* Exercise goal *
Leave the pictures out and repeat the rest of the data below exactly.

* The input *
---*---
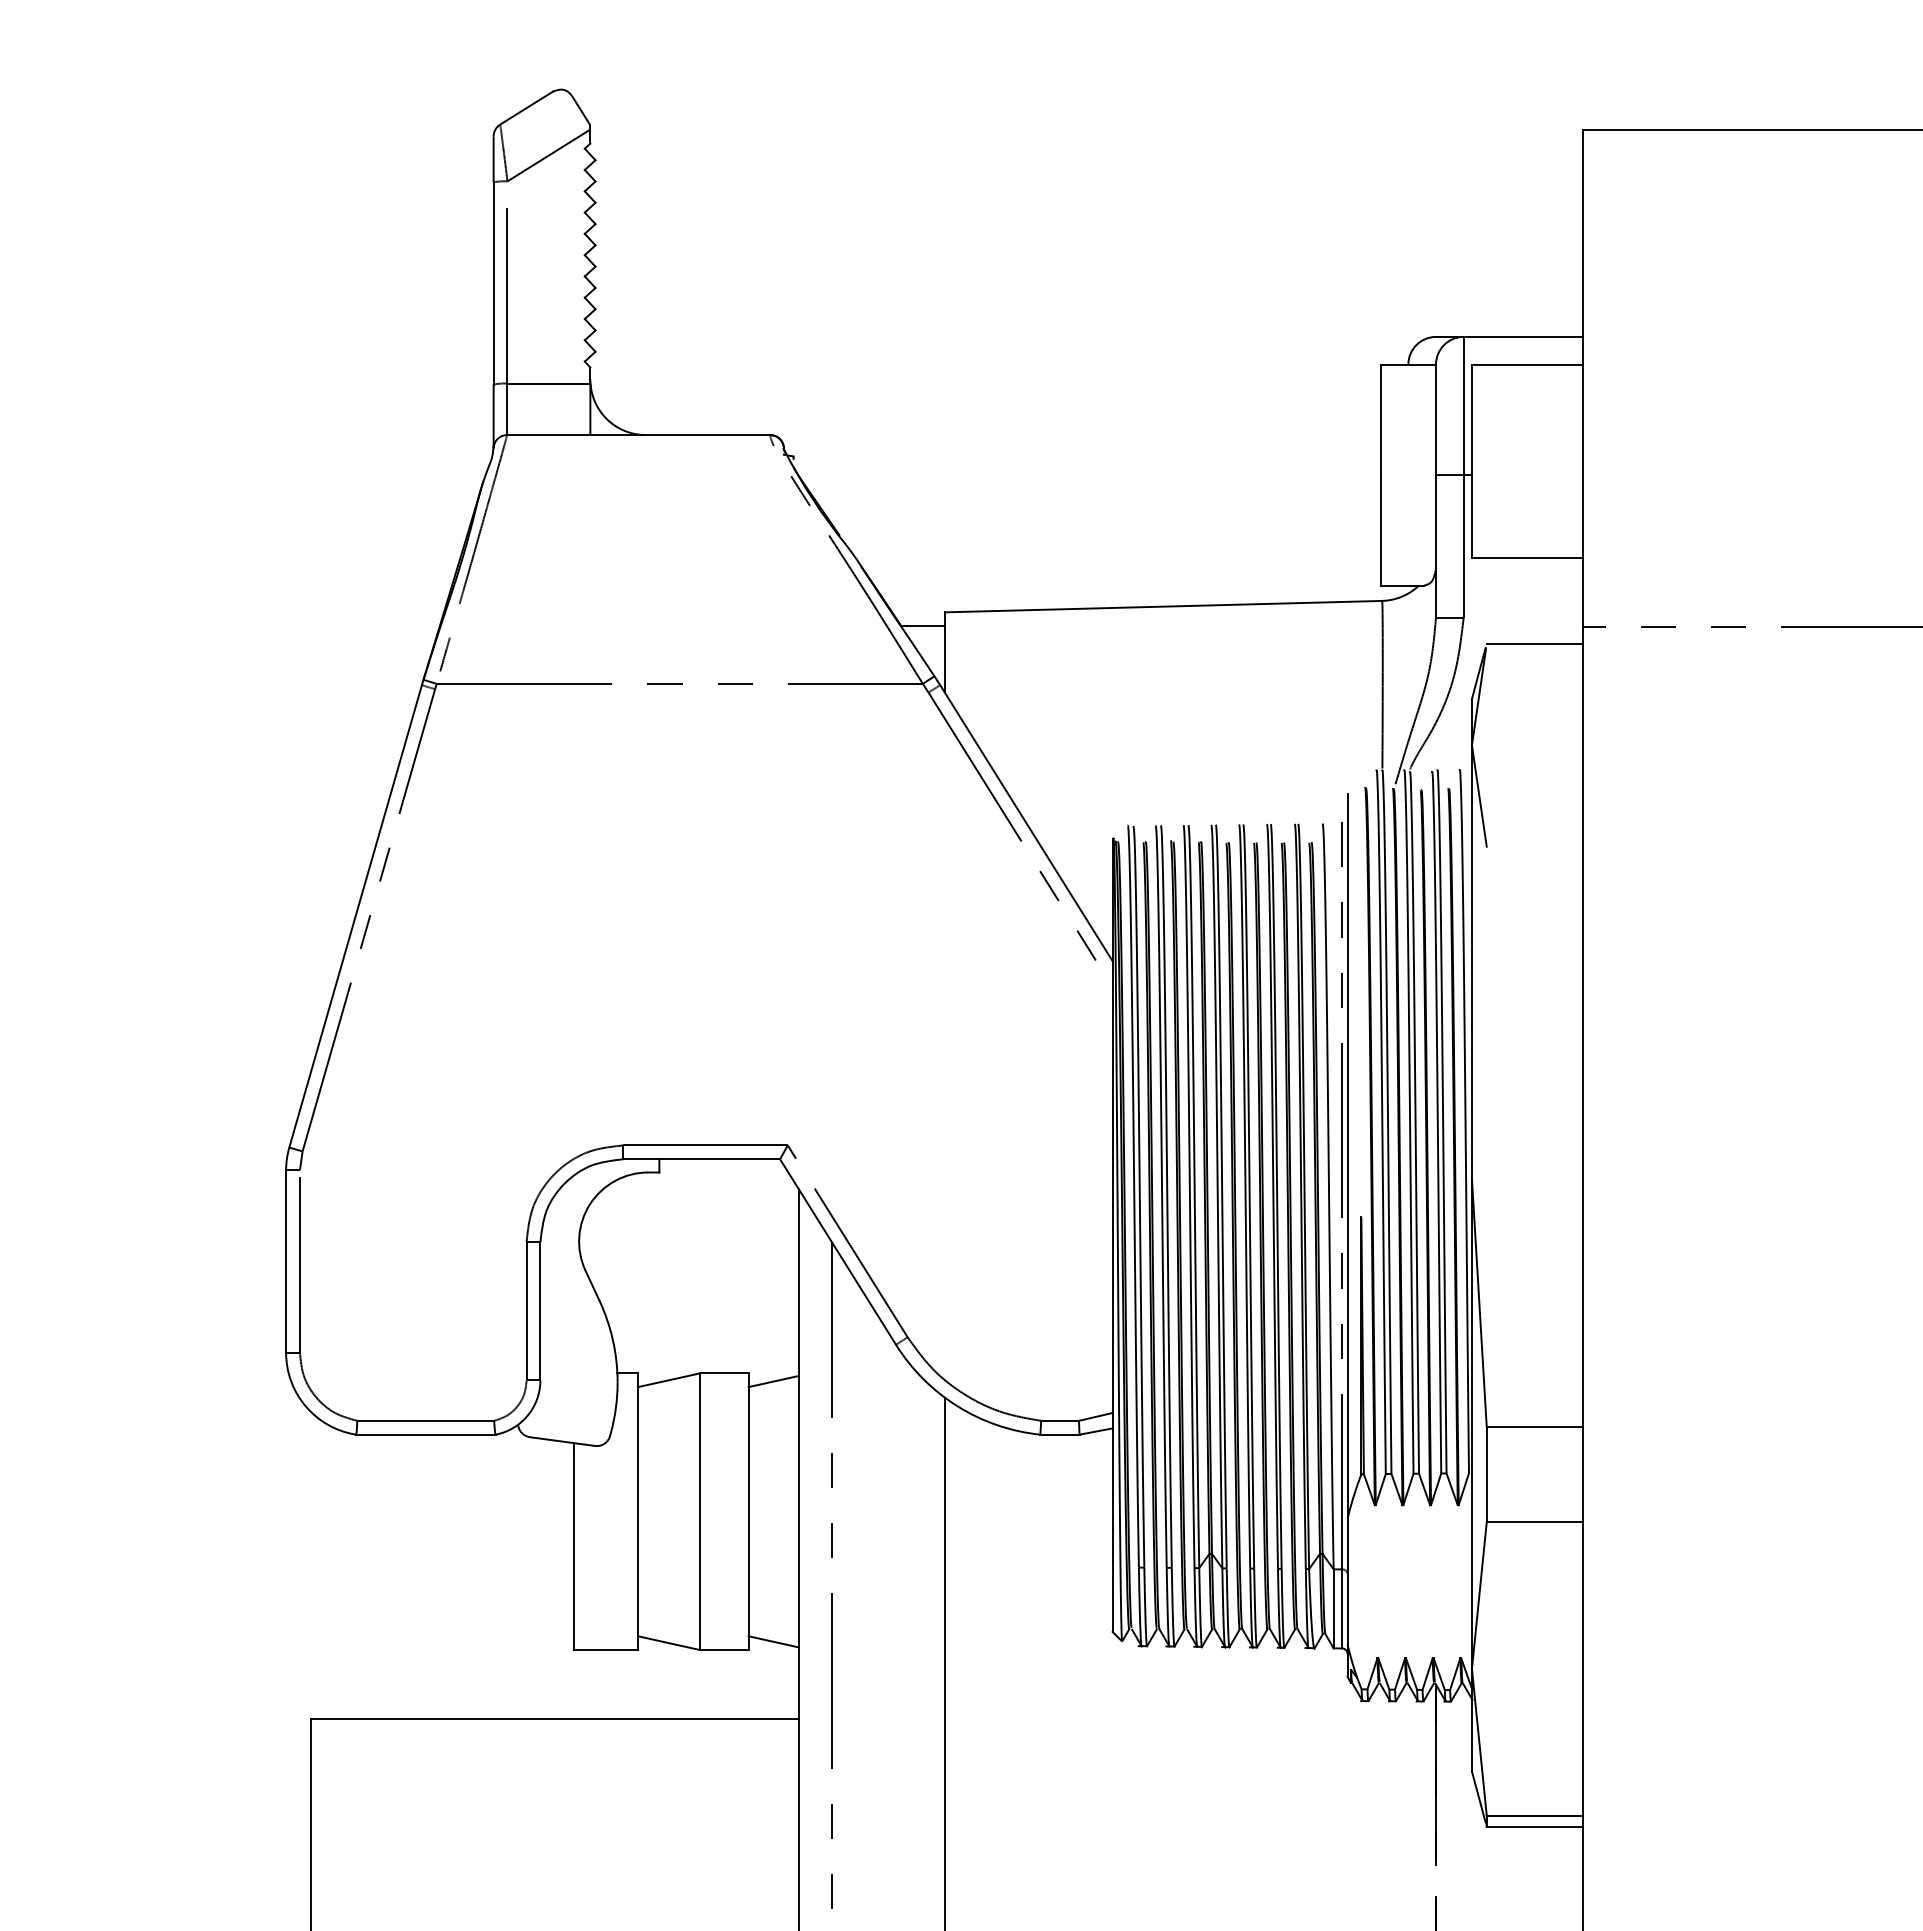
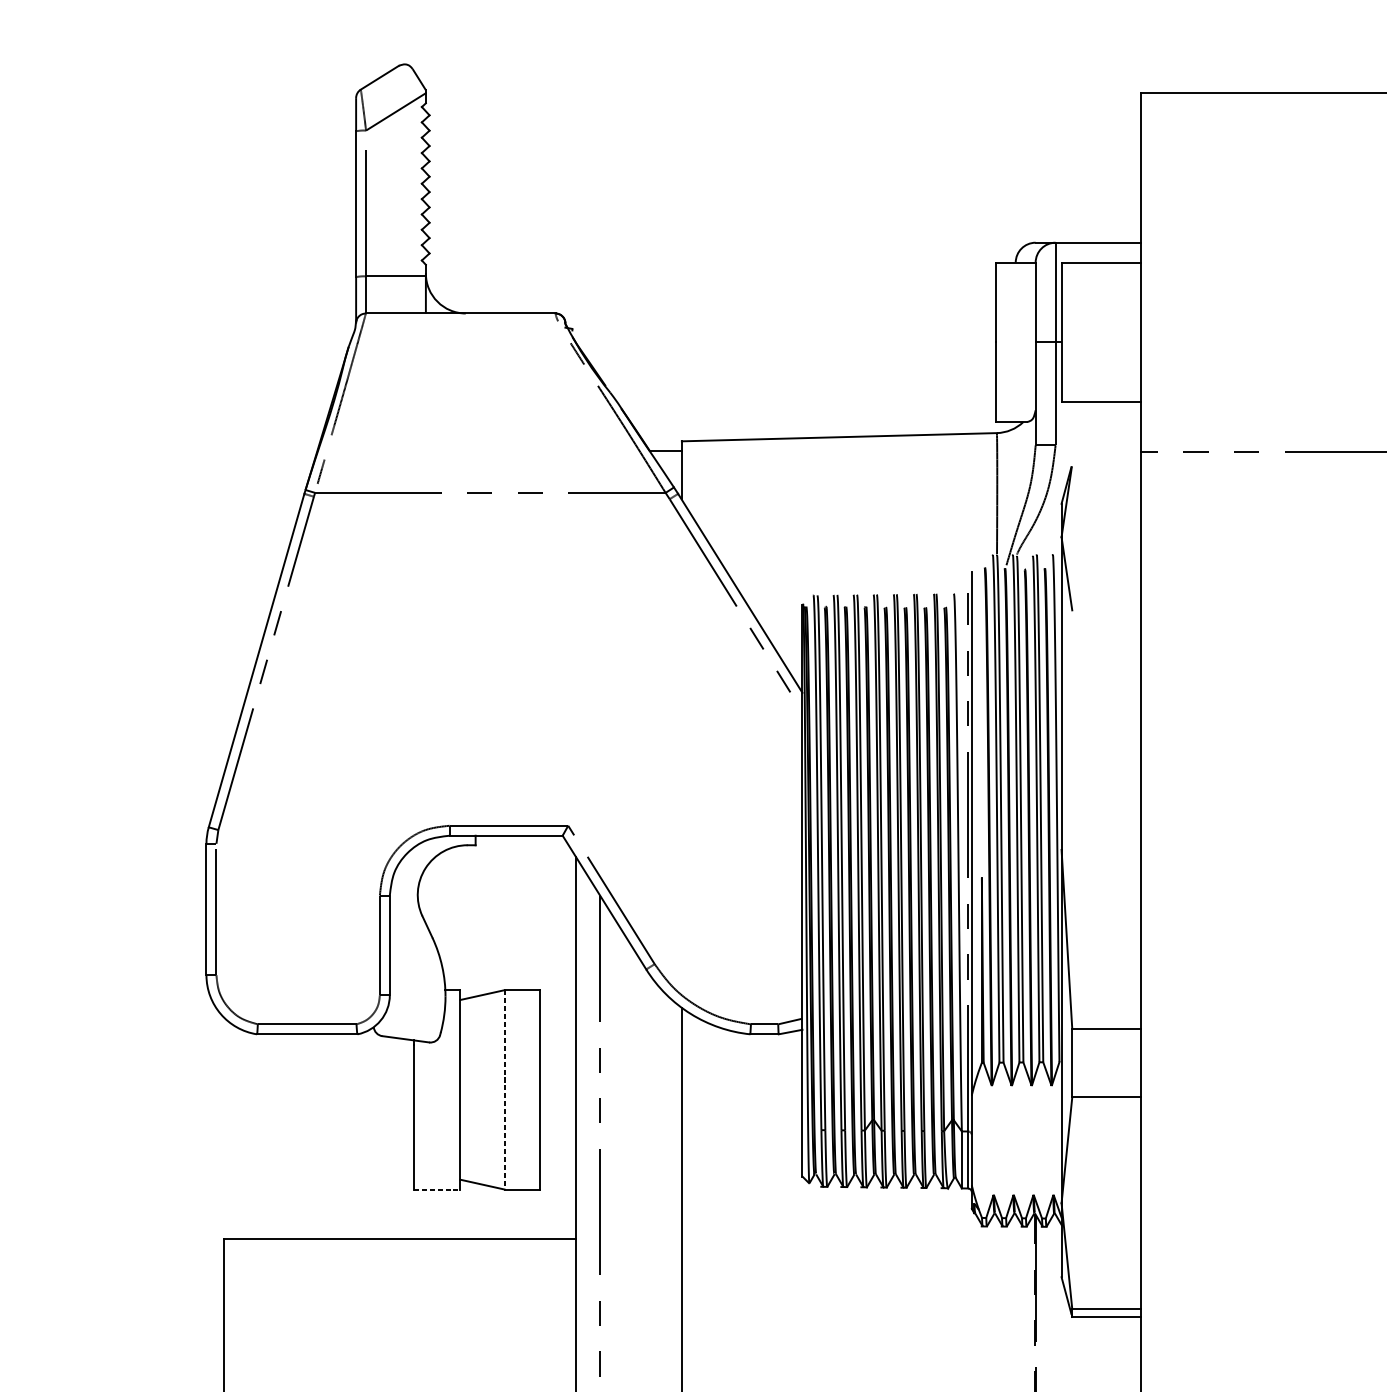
line: (1534, 643) -> (1106, 463), removed
line: (773, 1381) -> (557, 995), removed
line: (699, 1512) -> (504, 1090), solid -> dashed
line: (773, 1641) -> (557, 1183), removed
line: (606, 1649) -> (437, 1189), solid -> dashed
---*---
* Exercise answer *
line: (1534, 643) -> (1106, 463), removed
line: (773, 1381) -> (557, 995), removed
line: (699, 1512) -> (504, 1090), solid -> dashed
line: (773, 1641) -> (557, 1183), removed
line: (606, 1649) -> (437, 1189), solid -> dashed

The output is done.